1- Davalılardan … verilen hükmü temyiz etmiş ise de, Dairemizin geri çevirme kararlarından sonra mahkemece HUMK’nun 434/3 maddesi gereğince eksik harç ve giderlerin tamamlattırılması için çıkarılan sürede eksikliği gidermemiş olduğu anlaşıldığından bu konuda mahkemece bir karar verilebileceği gibi 01.06.1990 tarihli 3/4 sayılı İçtihadı Birleştirme Kararı uyarınca Yargıtay tarafından da karar verilebileceğinden davalı …’ın temyiz isteminin reddi gerekmektedir.
2- Davalı … vekilinin temyiz itirazlarının incelenmesine gelince,
Dava; İİK’nun 72. maddesi hükmü gereğince takipten sonra açılan menfi tespit davasıdır.

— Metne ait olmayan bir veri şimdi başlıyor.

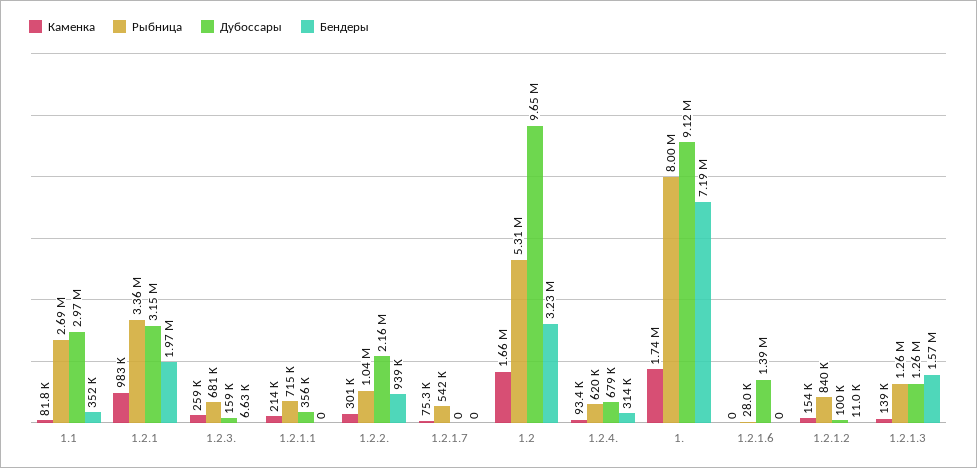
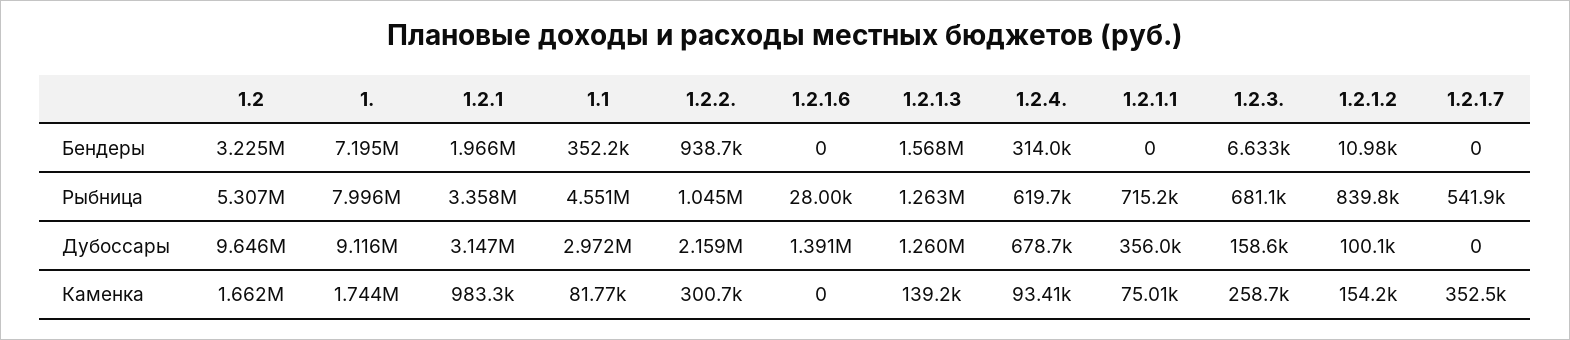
Рыбница, 1.1: 2690000 -> 4551000
Каменка, 1.2.1.1: 214000 -> 75010
Каменка, 1.2.1.7: 75300 -> 352500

Takip konusu 15.09.2009 vade tarihli 85.000 TL değerindeki bononun keşidecisi davacı … lehdar, davalı …, O’nun cirosu ile de hamili davalı …’dır. Takip de davalı … tarafından yapılmıştır.
İş bu davanın hamil davalı … yönünden kabul edilebilmesi için, TTK’nun 690. maddesinin yollamasıyla bonolarda da uygulama yeri olan TTK’nun 599. maddesi gereğince takip alacaklısı hamil …’ın bu bonoyu diğer davalı …’dan ciro yolu ile iktisap ederken bile bile borçlunun zararına hareket ettiğinin iddia ve ispat edilmiş olması gerekir. Somut olayda anılan madde hükmünde belirtildiği şekilde davalı …’ın kötüniyetle senedi bile bile iktisap ettiği hususu kanıtlanamamıştır. Mahkemenin buna rağmen takip alacaklısı davalı …’ın yalnızca davacı hakkında icra işlemleri yaptığı diğer borçlu …’a ödeme emrinin tebliği dışında icra işlemi yapmadığı için kötüniyetli olduğunun kabulü isabetsizdir.
SONUÇ: Yukarıda (1) nolu bentte açıklanan nedenlerle davalı …’ın temyiz isteminin reddine, (2) nolu bentte açıklanan nedenlerle hükmün davalı … yararına BOZULMASINA, bozma nedenine göre diğer temyiz itirazlarının şimdilik incelenmesine yer olmadığına, Yargıtay duruşmasında vekili hazır bulunan davalı … yararına 990 TL duruşma vekalet ücretinin davacıdan alınarak bu davalıya verilmesine, peşin harcın istek halinde iadesine, 04.12.2013 gününde oybirliğiyle karar verildi.